TechCrunch.com article source implementation.

This module implements article collection from TechCrunch.com using RSS feeds and web scraping. TechCrunch provides RSS feeds for different categories that contain recent article URLs, which are then scraped for full content.

Features
  • RSS feed-based article discovery
  • Multiple category support (artificial-intelligence, security)
  • Robust content extraction with fallback methods
  • Content cleaning and validation
  • Error handling for network issues and malformed content
RSS Feed Strategy
  1. Fetch category-specific RSS feed
  2. Parse feed to extract article URLs
  3. Scrape individual articles for full content
  4. Clean and validate extracted content
  5. Return standardized Article objects
Content Extraction
  • Primary: Article body containers and paragraph tags
  • Fallback: Main content areas and text containers
  • Cleaning: Remove navigation, ads, and boilerplate text
  • Validation: Ensure sufficient content length
Supported Categories
  • ai: Artificial intelligence and machine learning articles
  • security: Security and cybersecurity articles
Rate Limiting
  • Respectful delays between requests
  • Connection reuse via HTTP session
  • Proper User-Agent identification
Example Usage

source = TechCrunchSource()

Get latest AI article

article = source.get_latest_article("ai")

Get multiple security articles

articles = source.get_multiple_articles("security", count=3)

Check supported categories

if "ai" in source.supported_categories: ai_articles = source.get_multiple_articles("ai", count=5)

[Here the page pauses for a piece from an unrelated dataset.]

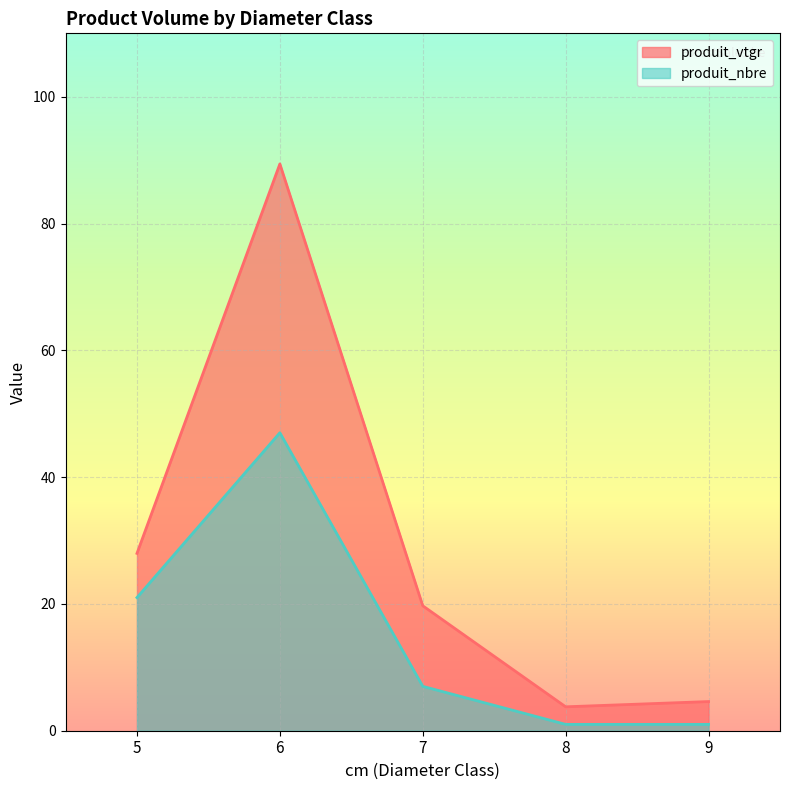

Reading left to right, what are all the values shown in this chart?

produit_vtgr: 5=28.0	6=89.4	7=19.7	8=3.8	9=4.6
produit_nbre: 5=21.0	6=47.0	7=7.0	8=1.0	9=1.0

logger = get_logger(__name__) module-attribute

TechCrunchSource

Article source for TechCrunch.com.

http_client = HTTPClient() instance-attribute

RSS_FEEDS = {'ai': 'https://techcrunch.com/category/artificial-intelligence/feed/', 'security': 'https://techcrunch.com/category/security/feed/'} class-attribute instance-attribute

SKIP_PATTERNS = ['subscribe to techcrunch', 'most popular', 'related articles', 'advertisement', 'get techcrunch', 'sign up', 'newsletter', 'techcrunch+', 'techcrunch disrupt', 'more techcrunch', 'follow us', 'share this article'] class-attribute instance-attribute

name: str property

Source name identifier.

supported_categories: List[str] property

List of supported categories.

__init__() -> None

Initialize TechCrunch source.

get_latest_article(category: str) -> Article

Get the latest article from a category.

get_multiple_articles(category: str, count: int) -> List[Article]

Get multiple articles from a category.